[[ Data records open ]]

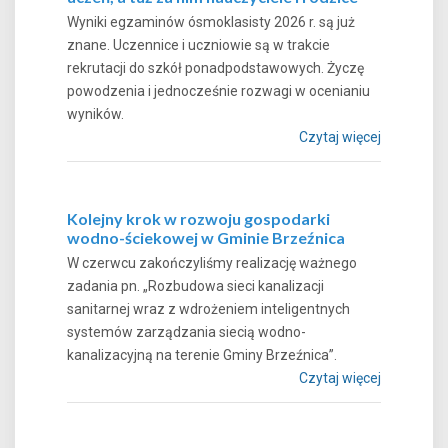
Wyniki egzaminów ósmoklasisty 2026 r. są już
znane. Uczennice i uczniowie są w trakcie
rekrutacji do szkół ponadpodstawowych. Życzę
powodzenia i jednocześnie rozwagi w ocenianiu
wyników.
Czytaj więcej
Kolejny krok w rozwoju gospodarki
wodno-ściekowej w Gminie Brzeźnica
W czerwcu zakończyliśmy realizację ważnego
zadania pn. „Rozbudowa sieci kanalizacji
sanitarnej wraz z wdrożeniem inteligentnych
systemów zarządzania siecią wodno-
kanalizacyjną na terenie Gminy Brzeźnica”.
Czytaj więcej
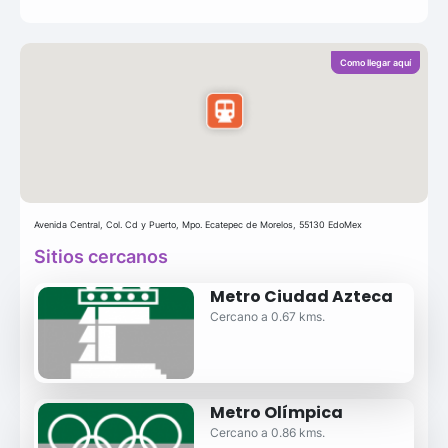
Como llegar aquí
Avenida Central, Col. Cd y Puerto, Mpo. Ecatepec de Morelos, 55130 EdoMex
Sitios cercanos
Metro Ciudad Azteca
Cercano a 0.67 kms.
Metro Olímpica
Cercano a 0.86 kms.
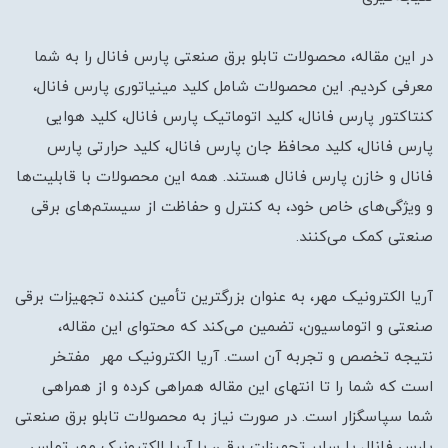
در این مقاله، محصولات تابلو برق صنعتی پارس فانال را به شما
معرفی کردیم. این محصولات شامل کلید مینیاتوری پارس فانال،
کنتاکتور پارس فانال، کلید اتوماتیک پارس فانال، کلید هوایی
پارس فانال، کلید محافظ جان پارس فانال، کلید حرارتی پارس
فانال و خازن پارس فانال هستند. همه این محصولات با قابلیت‌ها
و ویژگی‌های خاص خود، به کنترل و حفاظت از سیستم‌های برقی
صنعتی کمک می‌کنند.
آریا الکترونیک مهر، به عنوان بزرگترین تأمین کننده تجهیزات برقی
صنعتی و اتوماسیون، تضمین می‌کند که محتوای این مقاله،
نتیجه تخصص و تجربه آن است. آریا الکترونیک مهر مفتخر
است که شما را تا انتهای این مقاله همراهی کرده و از همراهی
شما سپاسگزار است. در صورت نیاز به محصولات تابلو برق صنعتی
پارس فانال یا سایر تجهیزات برقی، با آریا الکترونیک مهر تماس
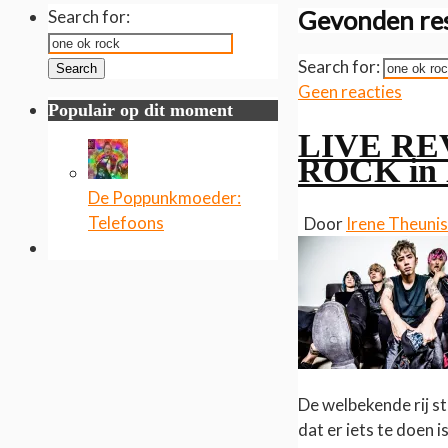
Gevonden res
Search for:
Search for:
Search
Geen reacties
Populair op dit moment
LIVE REV
ROCK in 
De Poppunkmoeder:
Telefoons
Door
Irene Theuni
De welbekende rij s
dat er iets te doen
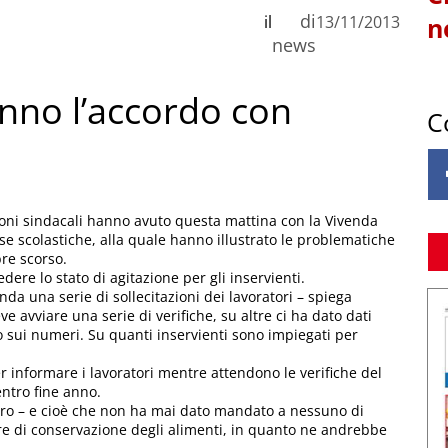
di
il
13/11/2013
n
news
anno l’accordo con
C
ioni sindacali hanno avuto questa mattina con la Vivenda
se scolastiche, alla quale hanno illustrato le problematiche
re scorso.
ere lo stato di agitazione per gli inservienti.
enda una serie di sollecitazioni dei lavoratori – spiega
e avviare una serie di verifiche, su altre ci ha dato dati
 sui numeri. Su quanti inservienti sono impiegati per
 informare i lavoratori mentre attendono le verifiche del
entro fine anno.
daro – e cioè che non ha mai dato mandato a nessuno di
ture di conservazione degli alimenti, in quanto ne andrebbe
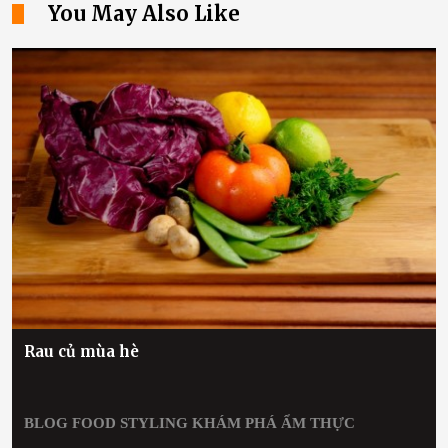
You May Also Like
Rau củ mùa hè
BLOG
FOOD STYLING
KHÁM PHÁ ẨM THỰC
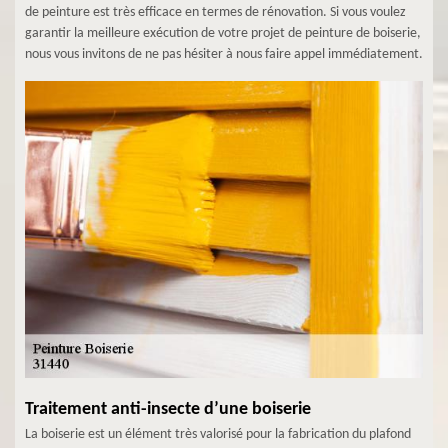
de peinture est très efficace en termes de rénovation. Si vous voulez
garantir la meilleure exécution de votre projet de peinture de boiserie,
nous vous invitons de ne pas hésiter à nous faire appel immédiatement.
Traitement anti-insecte d’une boiserie
La boiserie est un élément très valorisé pour la fabrication du plafond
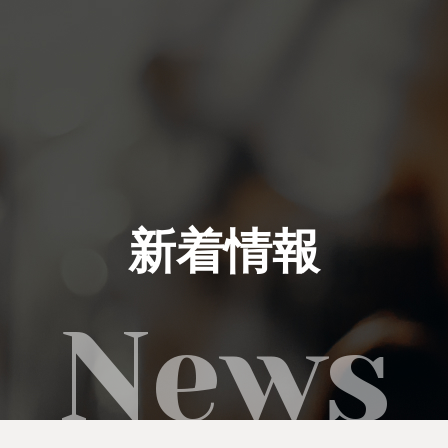
私たちにできること
イベント実績
新着情報
レンタル製品
ご利用の流れ
運営会社
新着情報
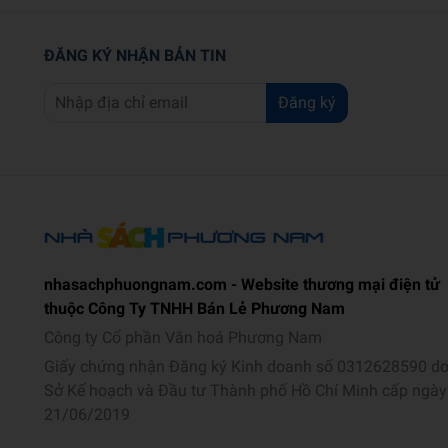
ĐĂNG KÝ NHẬN BẢN TIN
Đăng ký
nhasachphuongnam.com - Website thương mại điện tử
thuộc Công Ty TNHH Bán Lẻ Phương Nam
Công ty Cổ phần Văn hoá Phương Nam
Giấy chứng nhận Đăng ký Kinh doanh số 0312628590 d
Sở Kế hoạch và Đầu tư Thành phố Hồ Chí Minh cấp ngày
21/06/2019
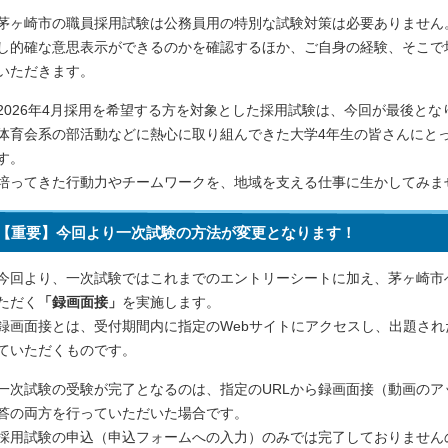
茅ヶ崎市の職員採用試験は公務員用の特別な試験対策は必要ありません
し的確な意思表示ができるのかを確認するほか、ご自身の経験、そこで
いただきます。
2026年4月採用を希望する方を対象とした採用試験は、今回が最後とな
体育会系の部活動などに熱心に取り組んできた大学4年生の皆さんにと
す。
培ってきた行動力やチームワークを、地域を支える仕事に生かしてみま
【重要】今回より一次試験の方法が変更となります！
今回より、一次試験ではこれまでのエントリーシートに加え、茅ヶ崎市
ただく
「録画面接」
を実施します。
録画面接とは、受付期間内に指定のWebサイトにアクセスし、出題さ
ていただくものです。
一次試験の受験が完了となるのは、指定のURLから録画面接（動画の
答の両方を行っていただいた場合です。
採用試験の申込（申込フォームへの入力）のみでは完了しておりません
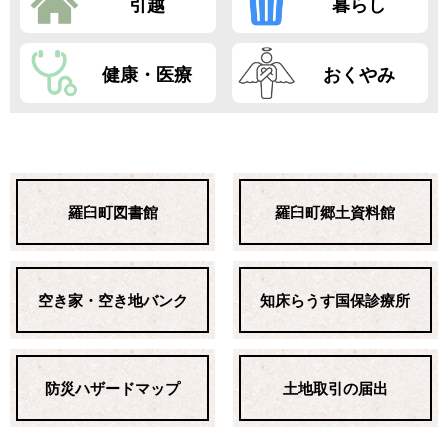
引越
暮らし
健康・医療
おくやみ
羅臼町図書館
羅臼町郷土資料館
空き家・空き地バンク
知床らうす国保診療所
防災ハザードマップ
土地取引の届出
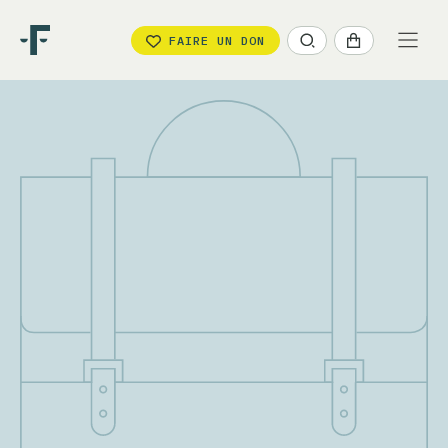
FAIRE UN DON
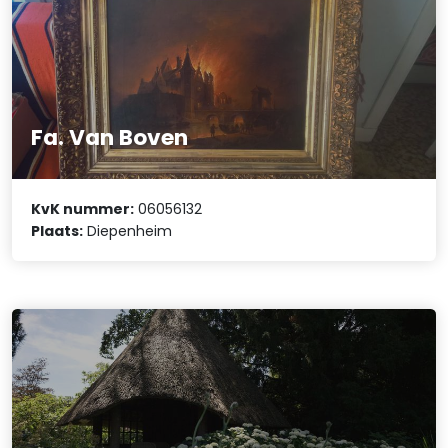
Fa. Van Boven
KvK nummer:
06056132
Plaats:
Diepenheim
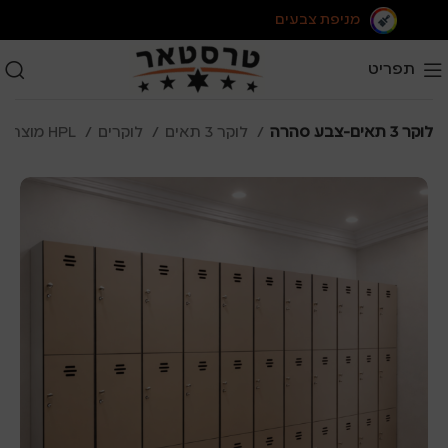
מניפת צבעים
תפריט
לוקר 3 תאים-צבע סהרה
לוקר 3 תאים
לוקרים
מוצרי HPL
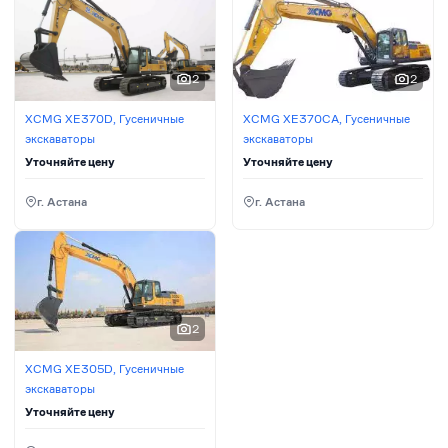
2
2
XCMG XE370D, Гусеничные
XCMG XE370CA, Гусеничные
экскаваторы
экскаваторы
Уточняйте цену
Уточняйте цену
г. Астана
г. Астана
2
XCMG XE305D, Гусеничные
экскаваторы
Уточняйте цену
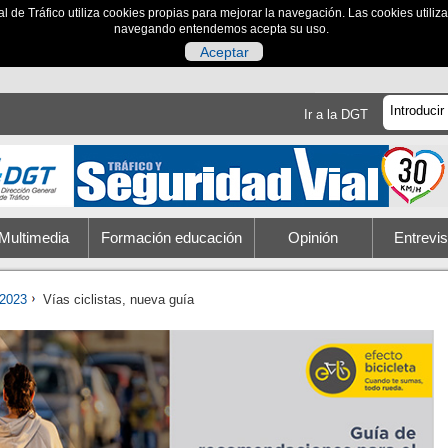
al de Tráfico utiliza cookies propias para mejorar la navegación. Las cookies utili
navegando entendemos acepta su uso.
Aceptar
Ir a la DGT
Multimedia
Formación educación
Opinión
Entrevis
2023
Vías ciclistas, nueva guía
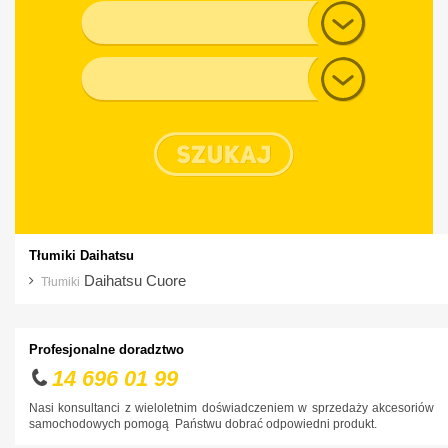
Generacja
Typ nadwozia
Tłumiki Daihatsu
Daihatsu Cuore
Tłumiki
Profesjonalne doradztwo
14 696 01 99
Nasi konsultanci z wieloletnim doświadczeniem w sprzedaży akcesoriów
samochodowych pomogą Państwu dobrać odpowiedni produkt.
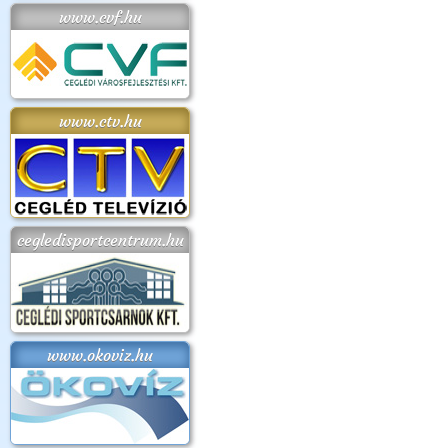
www.cvf.hu
www.ctv.hu
cegledisportcentrum.hu
www.okoviz.hu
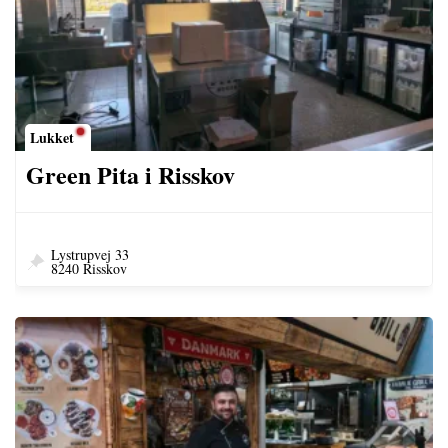
Lukket
Green Pita i Risskov
Lystrupvej 33
8240 Risskov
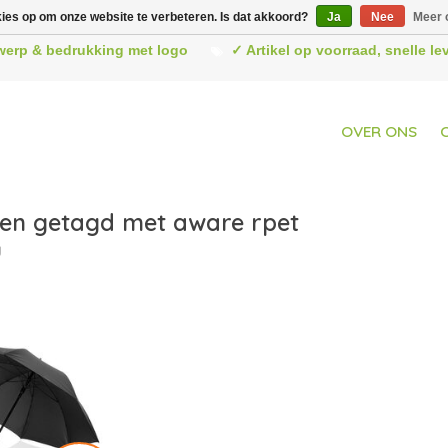
kies op om onze website te verbeteren. Is dat akkoord?
Ja
Nee
Meer 
werp & bedrukking met logo
✓ Artikel op voorraad, snelle l
OVER ONS
en getagd met aware rpet
u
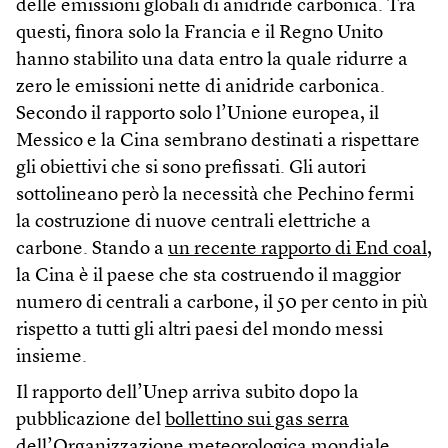
delle emissioni globali di anidride carbonica. Tra
questi, finora solo la Francia e il Regno Unito
hanno stabilito una data entro la quale ridurre a
zero le emissioni nette di anidride carbonica.
Secondo il rapporto solo l’Unione europea, il
Messico e la Cina sembrano destinati a rispettare
gli obiettivi che si sono prefissati. Gli autori
sottolineano però la necessità che Pechino fermi
la costruzione di nuove centrali elettriche a
carbone. Stando a
un recente rapporto di End coal
,
la Cina è il paese che sta costruendo il maggior
numero di centrali a carbone, il 50 per cento in più
rispetto a tutti gli altri paesi del mondo messi
insieme.
Il rapporto dell’Unep arriva subito dopo la
pubblicazione del
bollettino sui gas serra
dell’Organizzazione meteorologica mondiale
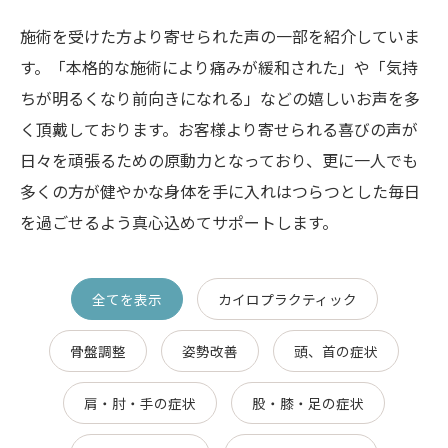
施術を受けた方より寄せられた声の一部を紹介していま
す。「本格的な施術により痛みが緩和された」や「気持
ちが明るくなり前向きになれる」などの嬉しいお声を多
く頂戴しております。お客様より寄せられる喜びの声が
日々を頑張るための原動力となっており、更に一人でも
多くの方が健やかな身体を手に入れはつらつとした毎日
を過ごせるよう真心込めてサポートします。
全てを表示
カイロプラクティック
骨盤調整
姿勢改善
頭、首の症状
肩・肘・手の症状
股・膝・足の症状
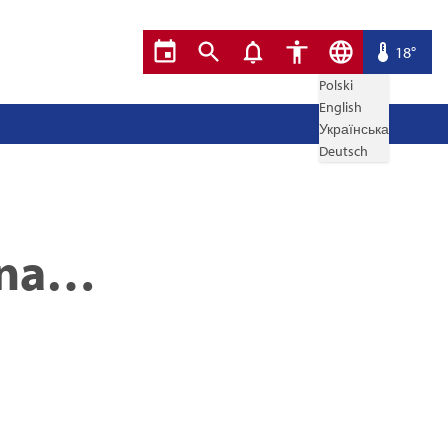
18°
Polski
English
Українська
Deutsch
 na…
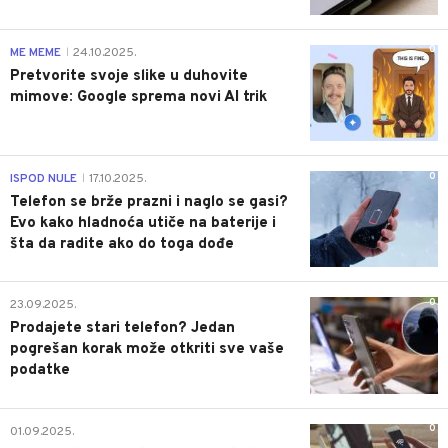
0
ME MEME
24.10.2025.
|
Pretvorite svoje slike u duhovite
mimove: Google sprema novi AI trik
0
ISPOD NULE
17.10.2025.
|
Telefon se brže prazni i naglo se gasi?
Evo kako hladnoća utiče na baterije i
šta da radite ako do toga dođe
0
23.09.2025.
Prodajete stari telefon? Jedan
pogrešan korak može otkriti sve vaše
podatke
0
01.09.2025.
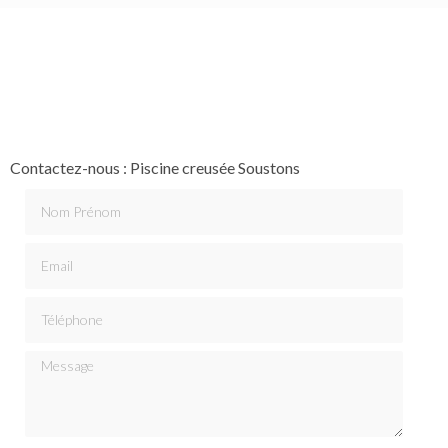
Contactez-nous : Piscine creusée Soustons
Nom Prénom
Email
Téléphone
Message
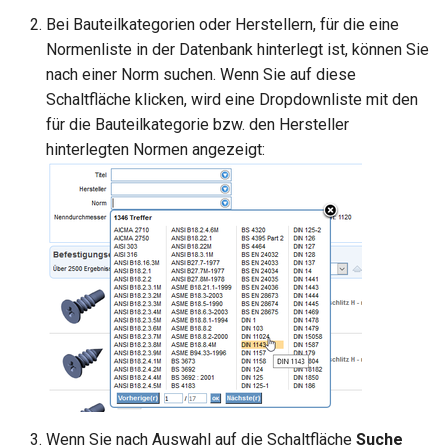
Bei Bauteilkategorien oder Herstellern, für die eine
Normenliste in der Datenbank hinterlegt ist, können Sie
nach einer Norm suchen. Wenn Sie auf diese
Schaltfläche klicken, wird eine Dropdownliste mit den
für die Bauteilkategorie bzw. den Hersteller
hinterlegten Normen angezeigt:
Wenn Sie nach Auswahl auf die Schaltfläche
Suche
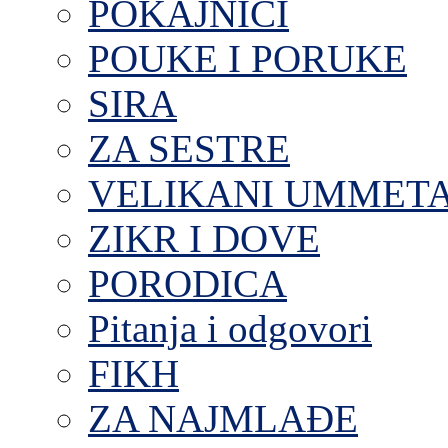
POKAJNICI
POUKE I PORUKE
SIRA
ZA SESTRE
VELIKANI UMMET
ZIKR I DOVE
PORODICA
Pitanja i odgovori
FIKH
ZA NAJMLAĐE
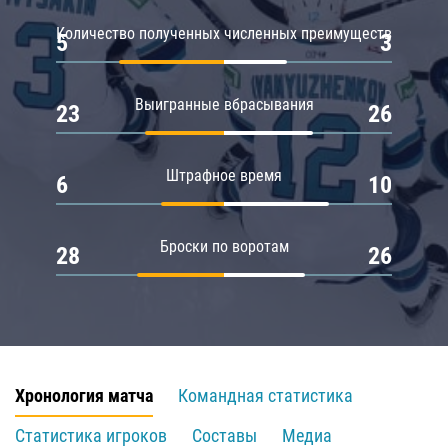
Количество полученных численных преимуществ
5
3
Выигранные вбрасывания
23
26
Штрафное время
6
10
Броски по воротам
28
26
Хронология матча
Командная статистика
Статистика игроков
Составы
Медиа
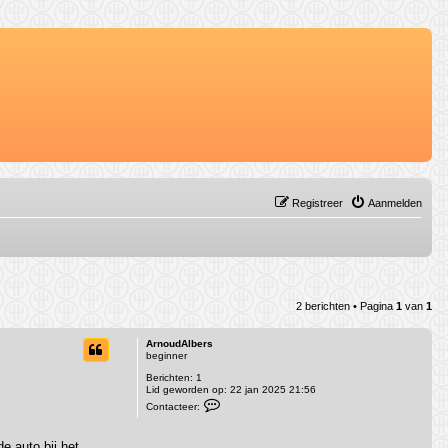
Registreer
Aanmelden
2 berichten • Pagina
1
van
1
ArnoudAlbers
beginner
Berichten:
1
Lid geworden op:
22 jan 2025 21:56
C
Contacteer:
o
n
t
e auto bij het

[[ Data records closed ]]

Problem to solve »
Recast the lines of the material between the line holding "Como llegar aquí" and the line holding "dat er iets te doen", inclusive, as a numbered list with blank lines dropped. Leave the pictures out of your answer.

Task answer »
1. Como llegar aquí
2. Avenida Central, Col. Cd y Puerto, Mpo. Ecatepec de Morelos, 55130 EdoMex
3. Sitios cercanos
4. Metro Ciudad Azteca
5. Cercano a 0.67 kms.
6. Metro Olímpica
7. Cercano a 0.86 kms.
8. در این مقاله، محصولات تابلو برق صنعتی پارس فانال را به شما
9. معرفی کردیم. این محصولات شامل کلید مینیاتوری پارس فانال،
10. کنتاکتور پارس فانال، کلید اتوماتیک پارس فانال، کلید هوایی
11. پارس فانال، کلید محافظ جان پارس فانال، کلید حرارتی پارس
12. فانال و خازن پارس فانال هستند. همه این محصولات با قابلیت‌ها
13. و ویژگی‌های خاص خود، به کنترل و حفاظت از سیستم‌های برقی
14. صنعتی کمک می‌کنند.
15. آریا الکترونیک مهر، به عنوان بزرگترین تأمین کننده تجهیزات برقی
16. صنعتی و اتوماسیون، تضمین می‌کند که محتوای این مقاله،
17. نتیجه تخصص و تجربه آن است. آریا الکترونیک مهر مفتخر
18. است که شما را تا انتهای این مقاله همراهی کرده و از همراهی
19. شما سپاسگزار است. در صورت نیاز به محصولات تابلو برق صنعتی
20. پارس فانال یا سایر تجهیزات برقی، با آریا الکترونیک مهر تماس
21. Gevonden res
22. Search for:
23. Search for:
24. Search
25. Geen reacties
26. Populair op dit moment
27. LIVE REV
28. ROCK in 
29. De Poppunkmoeder:
30. Telefoons
31. Door
32. Irene Theuni
33. De welbekende rij s
34. dat er iets te doen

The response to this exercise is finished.